In the spirit of the laws, Montesquieu elaborated a sociological theory of Government and law, showing that the structure of both depends on the conditions where every town live: as a result, to create a stable political system had to take into account the economic development of the country, its customs and traditions, and even geographical and climatic determinants.
Of the various political models defined, Montesquieu assimilated the France of Louis XV - once removed the parliaments- despotism, which rested on the fear of the subjects; He instead praised the Republic, built on the civic virtue of the people who he identified with an idealized image of Republican Rome; but, equidistant from both, it defined the monarchy as a system in which freedom was also possible, but not as a result of a hardly achievable civic virtue, but the division of powers and the existence of intermediate - such as the clergy and nobility powers - that limit the ambitions of the Prince.

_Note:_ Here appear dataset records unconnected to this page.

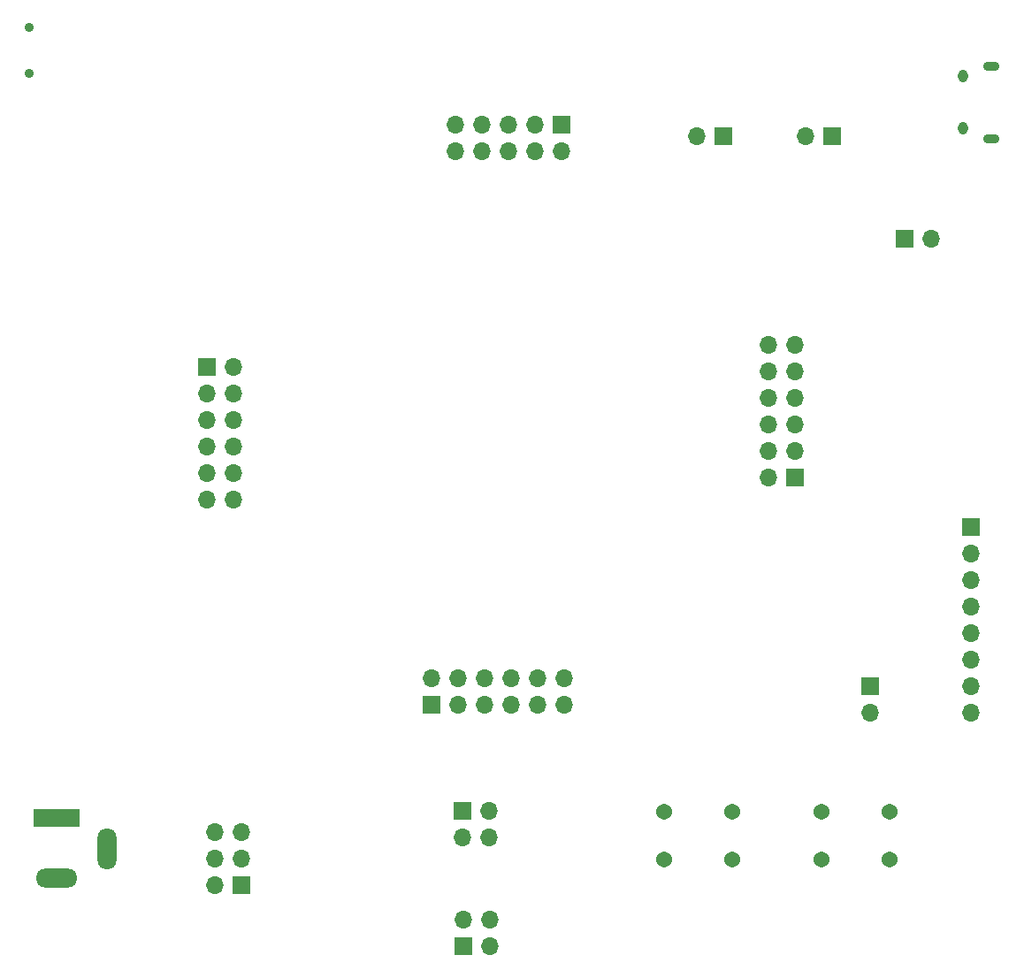
<source format=gbs>
G04 #@! TF.GenerationSoftware,KiCad,Pcbnew,(5.1.10)-1*
G04 #@! TF.CreationDate,2022-01-02T12:56:15-07:00*
G04 #@! TF.ProjectId,SAMD21,53414d44-3231-42e6-9b69-6361645f7063,rev?*
G04 #@! TF.SameCoordinates,Original*
G04 #@! TF.FileFunction,Soldermask,Bot*
G04 #@! TF.FilePolarity,Negative*
%FSLAX46Y46*%
G04 Gerber Fmt 4.6, Leading zero omitted, Abs format (unit mm)*
G04 Created by KiCad (PCBNEW (5.1.10)-1) date 2022-01-02 12:56:15*
%MOMM*%
%LPD*%
G01*
G04 APERTURE LIST*
%ADD10O,1.550000X0.890000*%
%ADD11O,0.950000X1.250000*%
%ADD12R,4.400000X1.800000*%
%ADD13O,4.000000X1.800000*%
%ADD14O,1.800000X4.000000*%
%ADD15O,1.700000X1.700000*%
%ADD16R,1.700000X1.700000*%
%ADD17C,1.540000*%
%ADD18C,0.900000*%
G04 APERTURE END LIST*
D10*
X162550000Y-52450000D03*
X162550000Y-59450000D03*
D11*
X159850000Y-53450000D03*
X159850000Y-58450000D03*
D12*
X73050000Y-124450000D03*
D13*
X73050000Y-130250000D03*
D14*
X77850000Y-127450000D03*
D15*
X88160000Y-125820000D03*
X90700000Y-125820000D03*
X88160000Y-128360000D03*
X90700000Y-128360000D03*
X88160000Y-130900000D03*
D16*
X90700000Y-130900000D03*
D15*
X141200000Y-79120000D03*
X143740000Y-79120000D03*
X141200000Y-81660000D03*
X143740000Y-81660000D03*
X141200000Y-84200000D03*
X143740000Y-84200000D03*
X141200000Y-86740000D03*
X143740000Y-86740000D03*
X141200000Y-89280000D03*
X143740000Y-89280000D03*
X141200000Y-91820000D03*
D16*
X143740000Y-91820000D03*
D17*
X137700000Y-128400000D03*
X131200000Y-128400000D03*
X137700000Y-123900000D03*
X131200000Y-123900000D03*
X152800000Y-128400000D03*
X146300000Y-128400000D03*
X152800000Y-123900000D03*
X146300000Y-123900000D03*
D15*
X160600000Y-114380000D03*
X160600000Y-111840000D03*
X160600000Y-109300000D03*
X160600000Y-106760000D03*
X160600000Y-104220000D03*
X160600000Y-101680000D03*
X160600000Y-99140000D03*
D16*
X160600000Y-96600000D03*
D15*
X111240000Y-60600000D03*
X111240000Y-58060000D03*
X113780000Y-60600000D03*
X113780000Y-58060000D03*
X116320000Y-60600000D03*
X116320000Y-58060000D03*
X118860000Y-60600000D03*
X118860000Y-58060000D03*
X121400000Y-60600000D03*
D16*
X121400000Y-58060000D03*
D15*
X150900000Y-114400000D03*
D16*
X150900000Y-111860000D03*
D15*
X121640000Y-111100000D03*
X121640000Y-113640000D03*
X119100000Y-111100000D03*
X119100000Y-113640000D03*
X116560000Y-111100000D03*
X116560000Y-113640000D03*
X114020000Y-111100000D03*
X114020000Y-113640000D03*
X111480000Y-111100000D03*
X111480000Y-113640000D03*
X108940000Y-111100000D03*
D16*
X108940000Y-113640000D03*
D15*
X89940000Y-94000000D03*
X87400000Y-94000000D03*
X89940000Y-91460000D03*
X87400000Y-91460000D03*
X89940000Y-88920000D03*
X87400000Y-88920000D03*
X89940000Y-86380000D03*
X87400000Y-86380000D03*
X89940000Y-83840000D03*
X87400000Y-83840000D03*
X89940000Y-81300000D03*
D16*
X87400000Y-81300000D03*
D15*
X114540000Y-134160000D03*
X114540000Y-136700000D03*
X112000000Y-134160000D03*
D16*
X112000000Y-136700000D03*
D15*
X114440000Y-126340000D03*
X111900000Y-126340000D03*
X114440000Y-123800000D03*
D16*
X111900000Y-123800000D03*
D15*
X144760000Y-59200000D03*
D16*
X147300000Y-59200000D03*
D18*
X70400000Y-53200000D03*
X70400000Y-48800000D03*
D15*
X134360000Y-59200000D03*
D16*
X136900000Y-59200000D03*
D15*
X156740000Y-69000000D03*
D16*
X154200000Y-69000000D03*
M02*

</source>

It was that model, which identified with England, which Montesquieu wanted to apply in France, to understand what appropriate to their national circumstances. The same key would be the division of Executive, legislative and judicial powers, including establishing a system of balances that prevented that none could degenerate into despotism.
Since the Constitution of the United States captured in writing such principles, the work of Montesquieu exerted a decisive influence on Liberals who staged the French Revolution of 1789 and the subsequent construction of constitutional regimes throughout Europe, becoming a dogma of constitutional law that has survived to this day. But, along with this innovative component, can not forget the conservative nature of the limited monarchy proposed by Montesquieu, which sought to safeguard the declining power of the groups privileged (such as nobility, to which he himself belonged), advising, for example, its exclusive representation in one of the two chambers of Parliament.